In Bott & Co Solicitors Ltd v Ryanair DAC [2022] UKSC 8 (16 March 2022) is an important decision in relation to flight delay claims and alternative dispute resolution. The decision allows solicitors to deduct their fees for bringing a claim from compensation recovered from the airline, or for that matter any compensation claim.

Previously it was restricted to cases where court proceedings had started, except in road traffic portal cases. This meant that defendants could undermine the process by paying compensation direct to the client bypassing the lawyer who would be left without any payment for the costs of the claim. This would encourage lawyers to issue proceedings to make sure they did receive their fee. Following this case, that tactic has been curtailed because defendants must not pay the customer or client direct when they know that a lawyer has been instructed and Claimant lawyers can have confidence that they will be paid even if they don’t start court proceedings. So the effect is to encourage out of Court settlements and alternative dispute resolution pre
proceedings.

The Court found that the costs could be recovered from the compensation as long as there is a dispute, existing or reasonably anticipated in connection with the services provided. It was left open as to whether this just applies to solicitors, but it is difficult to see why it should.

The Court stated that “It would be inconsistent with the policy of encouraging dispute resolution without resort to litigation to confine the solicitor’s equitable lien to cases where formal proceedings have been commenced before a claim is settled. Such a restriction would give solicitors a financial incentive, in direct conflict with this policy, to issue a claim form at an early stage to make sure that they get paid. It also would deter solicitors from offering services on credit to clients who lack financial resources to help them obtain an appropriate settlement without having to bring proceedings. This would undermine the aim of facilitating access to justice that underlies the imposition of the lien.

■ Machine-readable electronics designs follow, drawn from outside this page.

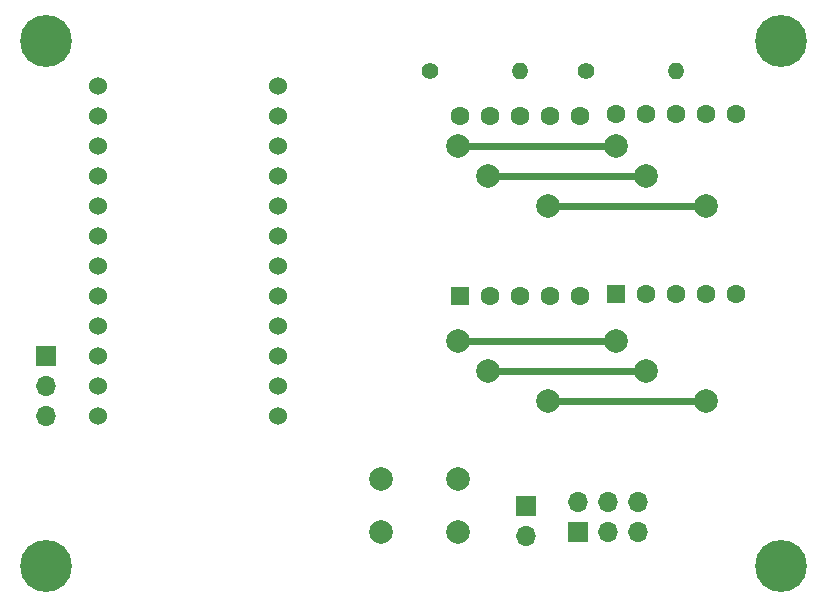
<source format=gbr>
%TF.GenerationSoftware,KiCad,Pcbnew,7.0.7*%
%TF.CreationDate,2023-09-30T13:33:33-05:00*%
%TF.ProjectId,Asus Qcode,41737573-2051-4636-9f64-652e6b696361,rev?*%
%TF.SameCoordinates,Original*%
%TF.FileFunction,Copper,L1,Top*%
%TF.FilePolarity,Positive*%
%FSLAX46Y46*%
G04 Gerber Fmt 4.6, Leading zero omitted, Abs format (unit mm)*
G04 Created by KiCad (PCBNEW 7.0.7) date 2023-09-30 13:33:33*
%MOMM*%
%LPD*%
G01*
G04 APERTURE LIST*
%TA.AperFunction,ComponentPad*%
%ADD10C,1.524000*%
%TD*%
%TA.AperFunction,ComponentPad*%
%ADD11C,4.400000*%
%TD*%
%TA.AperFunction,ComponentPad*%
%ADD12C,2.000000*%
%TD*%
%TA.AperFunction,ComponentPad*%
%ADD13R,1.700000X1.700000*%
%TD*%
%TA.AperFunction,ComponentPad*%
%ADD14O,1.700000X1.700000*%
%TD*%
%TA.AperFunction,ComponentPad*%
%ADD15C,1.400000*%
%TD*%
%TA.AperFunction,ComponentPad*%
%ADD16O,1.400000X1.400000*%
%TD*%
%TA.AperFunction,ComponentPad*%
%ADD17R,1.600000X1.600000*%
%TD*%
%TA.AperFunction,ComponentPad*%
%ADD18C,1.600000*%
%TD*%
%TA.AperFunction,ViaPad*%
%ADD19C,2.000000*%
%TD*%
%TA.AperFunction,Conductor*%
%ADD20C,0.600000*%
%TD*%
G04 APERTURE END LIST*
D10*
%TO.P,uP1,7,TX0_D1*%
%TO.N,unconnected-(uP1-TX0_D1-Pad7)*%
X34925000Y-46990000D03*
%TO.P,uP1,8,RX_D0*%
%TO.N,Net-(J1-SOUTC_P80)*%
X34925000Y-44450000D03*
%TO.P,uP1,9,RESET*%
%TO.N,unconnected-(uP1-RESET-Pad9)*%
X34925000Y-41910000D03*
%TO.P,uP1,10,GND*%
%TO.N,GND*%
X34925000Y-39370000D03*
%TO.P,uP1,11,PD2*%
%TO.N,/dp*%
X34925000Y-36830000D03*
%TO.P,uP1,12,PD3*%
%TO.N,/c*%
X34925000Y-34290000D03*
%TO.P,uP1,13,PD4*%
%TO.N,/d*%
X34925000Y-31750000D03*
%TO.P,uP1,14,PD5*%
%TO.N,/e*%
X34925000Y-29210000D03*
%TO.P,uP1,15,PD6*%
%TO.N,/b*%
X34925000Y-26670000D03*
%TO.P,uP1,16,PD7*%
%TO.N,/a*%
X34925000Y-24130000D03*
%TO.P,uP1,17,PB0*%
%TO.N,/f*%
X34925000Y-21590000D03*
%TO.P,uP1,18,PB1*%
%TO.N,/g*%
X34925000Y-19050000D03*
%TO.P,uP1,19,RAW*%
%TO.N,Net-(J2-Pin_3)*%
X19685000Y-46990000D03*
%TO.P,uP1,20,GND*%
%TO.N,Net-(J2-Pin_2)*%
X19685000Y-44450000D03*
%TO.P,uP1,21,RESET*%
%TO.N,unconnected-(uP1-RESET-Pad21)*%
X19685000Y-41910000D03*
%TO.P,uP1,22,Vcc/5v*%
%TO.N,Net-(J2-Pin_1)*%
X19685000Y-39370000D03*
%TO.P,uP1,23,PC3/A3*%
%TO.N,unconnected-(uP1-PC3{slash}A3-Pad23)*%
X19685000Y-36830000D03*
%TO.P,uP1,24,PC2/A2*%
%TO.N,unconnected-(uP1-PC2{slash}A2-Pad24)*%
X19685000Y-34290000D03*
%TO.P,uP1,25,PC1/A1*%
%TO.N,unconnected-(uP1-PC1{slash}A1-Pad25)*%
X19685000Y-31750000D03*
%TO.P,uP1,26,PC0/A0*%
%TO.N,unconnected-(uP1-PC0{slash}A0-Pad26)*%
X19685000Y-29210000D03*
%TO.P,uP1,27,PB5*%
%TO.N,unconnected-(uP1-PB5-Pad27)*%
X19685000Y-26670000D03*
%TO.P,uP1,28,PB4*%
%TO.N,Net-(uP1-PB4)*%
X19685000Y-24130000D03*
%TO.P,uP1,29,PB3*%
%TO.N,Net-(uP1-PB3)*%
X19685000Y-21590000D03*
%TO.P,uP1,30,PB2*%
%TO.N,Net-(uP1-PB2)*%
X19685000Y-19050000D03*
%TD*%
D11*
%TO.P,REF\u002A\u002A,1*%
%TO.N,N/C*%
X77470000Y-59690000D03*
%TD*%
D12*
%TO.P,SW1,1,1*%
%TO.N,Net-(uP1-PB4)*%
X50165000Y-56860000D03*
X43665000Y-56860000D03*
%TO.P,SW1,2,2*%
%TO.N,GND*%
X50165000Y-52360000D03*
X43665000Y-52360000D03*
%TD*%
D13*
%TO.P,J1,1,SOUTC_P80*%
%TO.N,Net-(J1-SOUTC_P80)*%
X60325000Y-56860000D03*
D14*
%TO.P,J1,2,GND*%
%TO.N,GND*%
X60325000Y-54320000D03*
%TO.P,J1,3*%
%TO.N,N/C*%
X62865000Y-56860000D03*
%TO.P,J1,4,GND*%
%TO.N,GND*%
X62865000Y-54320000D03*
%TO.P,J1,5,+3.3V*%
%TO.N,unconnected-(J1-+3.3V-Pad5)*%
X65405000Y-56860000D03*
%TO.P,J1,6,O_COM_TXD1*%
%TO.N,unconnected-(J1-O_COM_TXD1-Pad6)*%
X65405000Y-54320000D03*
%TD*%
D13*
%TO.P,J2,1,Pin_1*%
%TO.N,Net-(J2-Pin_1)*%
X15240000Y-41910000D03*
D14*
%TO.P,J2,2,Pin_2*%
%TO.N,Net-(J2-Pin_2)*%
X15240000Y-44450000D03*
%TO.P,J2,3,Pin_3*%
%TO.N,Net-(J2-Pin_3)*%
X15240000Y-46990000D03*
%TD*%
D11*
%TO.P,REF\u002A\u002A,1*%
%TO.N,N/C*%
X77470000Y-15240000D03*
%TD*%
D15*
%TO.P,R1,1*%
%TO.N,Net-(uP1-PB3)*%
X47756627Y-17780000D03*
D16*
%TO.P,R1,2*%
%TO.N,/dsp1*%
X55376627Y-17780000D03*
%TD*%
D11*
%TO.P,REF\u002A\u002A,1*%
%TO.N,N/C*%
X15240000Y-59690000D03*
%TD*%
D17*
%TO.P,DSP2,1,e*%
%TO.N,/e*%
X63500000Y-36707500D03*
D18*
%TO.P,DSP2,2,d*%
%TO.N,/d*%
X66040000Y-36707500D03*
%TO.P,DSP2,3,C.A.*%
%TO.N,unconnected-(AFF2-C.A.-Pad3)*%
X68580000Y-36707500D03*
%TO.P,DSP2,4,c*%
%TO.N,/c*%
X71120000Y-36707500D03*
%TO.P,DSP2,5,DP*%
%TO.N,/dp*%
X73660000Y-36707500D03*
%TO.P,DSP2,6,b*%
%TO.N,/b*%
X73660000Y-21467500D03*
%TO.P,DSP2,7,a*%
%TO.N,/a*%
X71120000Y-21467500D03*
%TO.P,DSP2,8,C.A.*%
%TO.N,/dsp2*%
X68580000Y-21467500D03*
%TO.P,DSP2,9,f*%
%TO.N,/f*%
X66040000Y-21467500D03*
%TO.P,DSP2,10,g*%
%TO.N,/g*%
X63500000Y-21467500D03*
%TD*%
D15*
%TO.P,R2,1*%
%TO.N,Net-(uP1-PB2)*%
X60960000Y-17780000D03*
D16*
%TO.P,R2,2*%
%TO.N,/dsp2*%
X68580000Y-17780000D03*
%TD*%
D17*
%TO.P,DSP1,1,e*%
%TO.N,/e*%
X50287500Y-36830000D03*
D18*
%TO.P,DSP1,2,d*%
%TO.N,/d*%
X52827500Y-36830000D03*
%TO.P,DSP1,3,C.A.*%
%TO.N,unconnected-(AFF1-C.A.-Pad3)*%
X55367500Y-36830000D03*
%TO.P,DSP1,4,c*%
%TO.N,/c*%
X57907500Y-36830000D03*
%TO.P,DSP1,5,DP*%
%TO.N,/dp*%
X60447500Y-36830000D03*
%TO.P,DSP1,6,b*%
%TO.N,/b*%
X60447500Y-21590000D03*
%TO.P,DSP1,7,a*%
%TO.N,/a*%
X57907500Y-21590000D03*
%TO.P,DSP1,8,C.A.*%
%TO.N,/dsp1*%
X55367500Y-21590000D03*
%TO.P,DSP1,9,f*%
%TO.N,/f*%
X52827500Y-21590000D03*
%TO.P,DSP1,10,g*%
%TO.N,/g*%
X50287500Y-21590000D03*
%TD*%
D13*
%TO.P,J3,1,Pin_1*%
%TO.N,GND*%
X55880000Y-54610000D03*
D14*
%TO.P,J3,2,Pin_2*%
%TO.N,Net-(J1-SOUTC_P80)*%
X55880000Y-57150000D03*
%TD*%
D11*
%TO.P,REF\u002A\u002A,1*%
%TO.N,N/C*%
X15240000Y-15240000D03*
%TD*%
D19*
%TO.N,/e*%
X50165000Y-40640000D03*
X63500000Y-40640000D03*
%TO.N,/d*%
X52705000Y-43180000D03*
X66040000Y-43180000D03*
%TO.N,/c*%
X71120000Y-45720000D03*
X57785000Y-45720000D03*
%TO.N,/a*%
X57785000Y-29210000D03*
X71120000Y-29210000D03*
%TO.N,/f*%
X52705000Y-26670000D03*
X66040000Y-26670000D03*
%TO.N,/g*%
X50165000Y-24130000D03*
X63500000Y-24130000D03*
%TD*%
D20*
%TO.N,/e*%
X50165000Y-40640000D02*
X63500000Y-40640000D01*
%TO.N,/d*%
X52705000Y-43180000D02*
X66040000Y-43180000D01*
%TO.N,/c*%
X57785000Y-45720000D02*
X71120000Y-45720000D01*
%TO.N,/a*%
X57785000Y-29210000D02*
X71120000Y-29210000D01*
%TO.N,/f*%
X52705000Y-26670000D02*
X66040000Y-26670000D01*
%TO.N,/g*%
X50165000Y-24130000D02*
X63500000Y-24130000D01*
%TD*%
M02*

</source>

This is so whether a claim is settled following participation in a formalised and judicially approved scheme, such as the scheme established by the RTA Protocol; or after engaging in a process such as a mediation without participating in such a scheme; or simply through a negotiation without engaging in any formal process. In each case the policy of encouraging the resolution of disputes without resort to litigation is promoted. Nor is there any reason to deter solicitors from negotiating settlements for clients, where they can, without invoking a formal system for dispute resolution or where no scheme comparable to the RTA Protocol scheme is available. The principle underlying the equitable lien of facilitating access to justice is equally applicable in all these cases.

Times have moved on …. There is today an enormous pressure on court resources, human and physical. Accordingly, the courts in certain circumstances encourage parties to seek to resolve their disputes in other ways, if that is appropriate, before pursuing court proceedings. So, for example, in a dispute about financial services, the client may be encouraged to use some mediation service, or process involving an ombudsperson, before bringing any court proceedings.

… The work of the solicitors in this case, while inconvenient to Ryanair, is entrepreneurial and clearly results in solicitors providing a service which people find useful, and that it is now financed in part by the ability to use the solicitor’s lien. If the service is not one people find beneficial, the business model will cease to be viable. Furthermore, it is an important aspect of the role of the solicitor these days in contentious matters that he works as much to keep his client out of court as to support him when he is in court. That is now reflected in the solicitor’s lien. It is noteworthy that the response by Ryanair has been to make the collection of compensation for flight delay more convenient for the consumer. Where that is so, it is not for us to express any judgment on whether the industry of claims advisers should in these circumstances be discouraged or encouraged, or whether laypeople should be required to do straightforward work for themselves.”

The Court has therefore approved consumers using lawyers, or indeed other bodies like claims management companies, to make claims and negotiate settlements through ADR rather than going through the Courts. It means that airlines like Ryanair cannot avoid paying the costs of a claim by paying a customer direct.